## What you have to do
Each record is to be printed again exactly, though not its pictures.

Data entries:
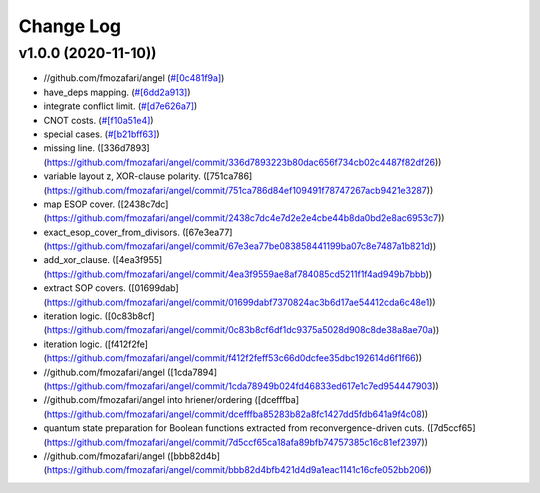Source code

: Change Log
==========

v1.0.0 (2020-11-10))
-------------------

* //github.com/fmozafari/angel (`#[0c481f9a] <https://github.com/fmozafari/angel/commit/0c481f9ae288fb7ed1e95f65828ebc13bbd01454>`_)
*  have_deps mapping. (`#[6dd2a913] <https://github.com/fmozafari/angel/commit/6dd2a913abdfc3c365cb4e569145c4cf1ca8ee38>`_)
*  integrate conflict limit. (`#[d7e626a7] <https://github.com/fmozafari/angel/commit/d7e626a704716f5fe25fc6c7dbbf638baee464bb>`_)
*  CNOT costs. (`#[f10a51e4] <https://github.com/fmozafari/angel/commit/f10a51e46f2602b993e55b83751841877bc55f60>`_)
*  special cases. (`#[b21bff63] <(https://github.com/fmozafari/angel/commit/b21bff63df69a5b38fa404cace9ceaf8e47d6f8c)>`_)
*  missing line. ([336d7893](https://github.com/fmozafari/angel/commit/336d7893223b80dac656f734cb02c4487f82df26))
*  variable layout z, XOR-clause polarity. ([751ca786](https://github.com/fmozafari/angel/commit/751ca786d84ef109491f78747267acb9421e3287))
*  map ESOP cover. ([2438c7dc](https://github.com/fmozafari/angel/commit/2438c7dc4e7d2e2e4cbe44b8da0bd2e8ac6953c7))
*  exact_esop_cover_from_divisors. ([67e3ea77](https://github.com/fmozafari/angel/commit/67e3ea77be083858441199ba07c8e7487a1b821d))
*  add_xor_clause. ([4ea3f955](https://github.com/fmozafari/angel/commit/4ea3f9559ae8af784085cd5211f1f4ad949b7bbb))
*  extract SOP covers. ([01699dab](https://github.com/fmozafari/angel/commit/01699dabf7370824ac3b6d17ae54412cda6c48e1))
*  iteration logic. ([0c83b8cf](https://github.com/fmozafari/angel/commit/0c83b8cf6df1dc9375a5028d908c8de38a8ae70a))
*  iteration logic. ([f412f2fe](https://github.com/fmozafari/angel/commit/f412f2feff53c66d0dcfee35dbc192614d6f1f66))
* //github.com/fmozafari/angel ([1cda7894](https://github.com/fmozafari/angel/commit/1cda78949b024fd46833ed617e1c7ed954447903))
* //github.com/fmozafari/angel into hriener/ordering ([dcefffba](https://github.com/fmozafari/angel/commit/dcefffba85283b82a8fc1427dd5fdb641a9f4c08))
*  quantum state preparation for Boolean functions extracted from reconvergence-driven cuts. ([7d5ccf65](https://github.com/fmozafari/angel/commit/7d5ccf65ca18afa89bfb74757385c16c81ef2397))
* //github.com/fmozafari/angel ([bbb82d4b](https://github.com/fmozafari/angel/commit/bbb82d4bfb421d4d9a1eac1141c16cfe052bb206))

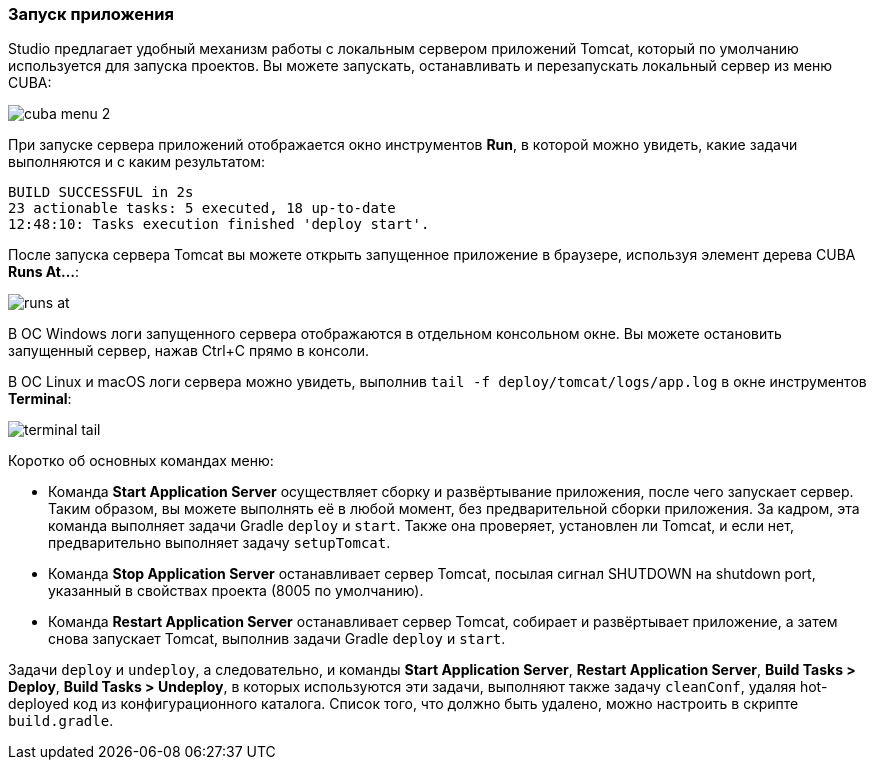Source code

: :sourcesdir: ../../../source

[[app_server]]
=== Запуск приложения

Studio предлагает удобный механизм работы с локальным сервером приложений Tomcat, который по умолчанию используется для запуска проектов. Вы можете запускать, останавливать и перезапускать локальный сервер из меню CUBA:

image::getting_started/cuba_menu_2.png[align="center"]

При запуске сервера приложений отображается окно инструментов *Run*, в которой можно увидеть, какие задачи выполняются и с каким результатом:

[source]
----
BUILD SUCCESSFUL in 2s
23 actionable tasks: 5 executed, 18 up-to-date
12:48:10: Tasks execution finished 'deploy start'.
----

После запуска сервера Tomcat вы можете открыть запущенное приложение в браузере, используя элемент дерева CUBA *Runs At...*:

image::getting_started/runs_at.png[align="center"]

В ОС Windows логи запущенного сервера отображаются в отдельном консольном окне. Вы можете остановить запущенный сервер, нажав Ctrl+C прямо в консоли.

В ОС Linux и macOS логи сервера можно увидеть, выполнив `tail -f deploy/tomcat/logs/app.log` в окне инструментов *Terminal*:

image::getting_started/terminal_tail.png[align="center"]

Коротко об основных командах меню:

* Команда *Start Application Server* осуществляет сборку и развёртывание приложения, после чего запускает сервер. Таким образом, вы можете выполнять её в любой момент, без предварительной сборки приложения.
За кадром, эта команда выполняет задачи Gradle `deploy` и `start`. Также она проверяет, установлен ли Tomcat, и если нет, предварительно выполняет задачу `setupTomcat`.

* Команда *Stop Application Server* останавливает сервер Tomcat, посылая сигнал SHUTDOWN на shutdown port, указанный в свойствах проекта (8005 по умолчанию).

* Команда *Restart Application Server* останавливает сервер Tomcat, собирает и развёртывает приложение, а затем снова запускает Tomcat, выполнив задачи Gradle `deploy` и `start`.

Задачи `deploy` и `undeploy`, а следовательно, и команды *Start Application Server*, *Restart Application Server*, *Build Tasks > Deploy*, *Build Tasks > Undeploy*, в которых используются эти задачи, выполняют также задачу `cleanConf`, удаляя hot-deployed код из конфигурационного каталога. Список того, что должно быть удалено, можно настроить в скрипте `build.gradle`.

## Written response
Source code

: Change Log
==========

v1.0.0 (2020-11-10))
-------------------

* //github.com/fmozafari/angel (`#[0c481f9a] <https://github.com/fmozafari/angel/commit/0c481f9ae288fb7ed1e95f65828ebc13bbd01454>`_)
*  have_deps mapping. (`#[6dd2a913] <https://github.com/fmozafari/angel/commit/6dd2a913abdfc3c365cb4e569145c4cf1ca8ee38>`_)
*  integrate conflict limit. (`#[d7e626a7] <https://github.com/fmozafari/angel/commit/d7e626a704716f5fe25fc6c7dbbf638baee464bb>`_)
*  CNOT costs. (`#[f10a51e4] <https://github.com/fmozafari/angel/commit/f10a51e46f2602b993e55b83751841877bc55f60>`_)
*  special cases. (`#[b21bff63] <(https://github.com/fmozafari/angel/commit/b21bff63df69a5b38fa404cace9ceaf8e47d6f8c)>`_)
*  missing line. ([336d7893](https://github.com/fmozafari/angel/commit/336d7893223b80dac656f734cb02c4487f82df26))
*  variable layout z, XOR-clause polarity. ([751ca786](https://github.com/fmozafari/angel/commit/751ca786d84ef109491f78747267acb9421e3287))
*  map ESOP cover. ([2438c7dc](https://github.com/fmozafari/angel/commit/2438c7dc4e7d2e2e4cbe44b8da0bd2e8ac6953c7))
*  exact_esop_cover_from_divisors. ([67e3ea77](https://github.com/fmozafari/angel/commit/67e3ea77be083858441199ba07c8e7487a1b821d))
*  add_xor_clause. ([4ea3f955](https://github.com/fmozafari/angel/commit/4ea3f9559ae8af784085cd5211f1f4ad949b7bbb))
*  extract SOP covers. ([01699dab](https://github.com/fmozafari/angel/commit/01699dabf7370824ac3b6d17ae54412cda6c48e1))
*  iteration logic. ([0c83b8cf](https://github.com/fmozafari/angel/commit/0c83b8cf6df1dc9375a5028d908c8de38a8ae70a))
*  iteration logic. ([f412f2fe](https://github.com/fmozafari/angel/commit/f412f2feff53c66d0dcfee35dbc192614d6f1f66))
* //github.com/fmozafari/angel ([1cda7894](https://github.com/fmozafari/angel/commit/1cda78949b024fd46833ed617e1c7ed954447903))
* //github.com/fmozafari/angel into hriener/ordering ([dcefffba](https://github.com/fmozafari/angel/commit/dcefffba85283b82a8fc1427dd5fdb641a9f4c08))
*  quantum state preparation for Boolean functions extracted from reconvergence-driven cuts. ([7d5ccf65](https://github.com/fmozafari/angel/commit/7d5ccf65ca18afa89bfb74757385c16c81ef2397))
* //github.com/fmozafari/angel ([bbb82d4b](https://github.com/fmozafari/angel/commit/bbb82d4bfb421d4d9a1eac1141c16cfe052bb206))

Source code

: :sourcesdir: ../../../source

[[app_server]]
=== Запуск приложения

Studio предлагает удобный механизм работы с локальным сервером приложений Tomcat, который по умолчанию используется для запуска проектов. Вы можете запускать, останавливать и перезапускать локальный сервер из меню CUBA:

image::getting_started/cuba_menu_2.png[align="center"]

При запуске сервера приложений отображается окно инструментов *Run*, в которой можно увидеть, какие задачи выполняются и с каким результатом:

[source]
----
BUILD SUCCESSFUL in 2s
23 actionable tasks: 5 executed, 18 up-to-date
12:48:10: Tasks execution finished 'deploy start'.
----

После запуска сервера Tomcat вы можете открыть запущенное приложение в браузере, используя элемент дерева CUBA *Runs At...*:

image::getting_started/runs_at.png[align="center"]

В ОС Windows логи запущенного сервера отображаются в отдельном консольном окне. Вы можете остановить запущенный сервер, нажав Ctrl+C прямо в консоли.

В ОС Linux и macOS логи сервера можно увидеть, выполнив `tail -f deploy/tomcat/logs/app.log` в окне инструментов *Terminal*:

image::getting_started/terminal_tail.png[align="center"]

Коротко об основных командах меню:

* Команда *Start Application Server* осуществляет сборку и развёртывание приложения, после чего запускает сервер. Таким образом, вы можете выполнять её в любой момент, без предварительной сборки приложения.
За кадром, эта команда выполняет задачи Gradle `deploy` и `start`. Также она проверяет, установлен ли Tomcat, и если нет, предварительно выполняет задачу `setupTomcat`.

* Команда *Stop Application Server* останавливает сервер Tomcat, посылая сигнал SHUTDOWN на shutdown port, указанный в свойствах проекта (8005 по умолчанию).

* Команда *Restart Application Server* останавливает сервер Tomcat, собирает и развёртывает приложение, а затем снова запускает Tomcat, выполнив задачи Gradle `deploy` и `start`.

Задачи `deploy` и `undeploy`, а следовательно, и команды *Start Application Server*, *Restart Application Server*, *Build Tasks > Deploy*, *Build Tasks > Undeploy*, в которых используются эти задачи, выполняют также задачу `cleanConf`, удаляя hot-deployed код из конфигурационного каталога. Список того, что должно быть удалено, можно настроить в скрипте `build.gradle`.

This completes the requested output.